Deborah Rothschild is a mother of two teenagers who both experienced what seemed to be nipple confusion as infants. Later, Rothschild learned her children both had tongue ties — a condition present at birth that restricts the movement of of the tongue.

"Both my kids were tongue and lip-tied (a condition where the tissue attaching baby's lip and gums is too tight and also causes movement issues) and that was the cause of their 'nipple confusion,'" says the Marlboro, N.J. mom. Because it took several specialists to get her babies' diagnosed with these issues, Rothschild says her family still deals with long-term effects from the time they were lip and tongue-tied.

"We are literally paying the price to undo the damage the ties caused," she says, "including open-mouth breathing, scoliosis, excessive cavities and digestive issues."

Erlich says this doesn't have to happen. "Tongue-tie is easily corrected, so speak to your pediatrician [about having them evaluated] if your baby isn't latching well," she says.

How to stop nipple confusion

Shiri Perl, a nurse and lactation consultant at Nest Collaborative in Maplewood, N.J., offers recommendations for parents who hope to breastfeed their children but still plan to use bottles as well.

"First, have a non-lactating parent or family member feed the infant the bottle and the lactating parent only offer the chest directly to help build associations," says Perl. "Using methods such as paced bottle feeding, which mimics the rhythm of breastfeeding, can also help prevent a preference for the flow.
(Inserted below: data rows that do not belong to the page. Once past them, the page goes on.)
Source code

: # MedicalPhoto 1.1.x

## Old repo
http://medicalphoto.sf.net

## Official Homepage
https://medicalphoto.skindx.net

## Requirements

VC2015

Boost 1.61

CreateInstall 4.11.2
And lastly, be patient, cool and calm."

"Offering the chest frequently in a dimly lit room without distractions, trying new feeding positions and feeding while the infant is sleepy can all help bring a nipple-confused baby back to the chest," she adds.

Amy Tanzillo, a lactation consultant and founder of Thrive Breastfeeding, is a mother of three from Washington, D.C. who also suggests paced bottle feeding to reduce a baby's likelihood of developing a preference between bottle and breast. She explains that positioning the baby in a more upright position and holding the bottle more horizontally slows down the feeding. This pacing of feeding often helps with transitioning back to the breast, as baby doesn't become accustomed to a fast flow from the bottle.

Dr. Harland Adkins, a pediatrician, says parents should, "make skin-to-skin contact with [their] baby and praise [their] baby every time they make the right step: such as opening their mouth, placing their tongue down and firmly latching on."

"Stay on the lookout for hunger cues," Adkins says, "Feed your baby before they start crying and massage the breast before latching your baby so your milk comes more instantly."

If you're still at the beginning of your journey and hope to avoid nipple confusion altogether, Erlich adds, "the key is just to avoid going back to a bottle until breastfeeding is fully established."

When to introduce a bottle

According to Erlich, 3-5 weeks of age is the best time to begin introducing a bottle. That window offers enough time to establish breastfeeding and also avoids the risk of the other kind of nipple confusion, wherein the baby will only take the breast and refuses bottles. Erlich adds that while exclusively breastfeeding may work for some parents, going back to work with a baby who won't take a bottle can be stressful, so getting your baby used to a bottle is essential.

No matter what preference your baby might have, Adkins, shares his number one piece of advice for parents is to take it all in stride. "Personally," he says, "I believe nipple confusion should not be blown up to be a big issue, as babies are quick to learn and adapt to new things."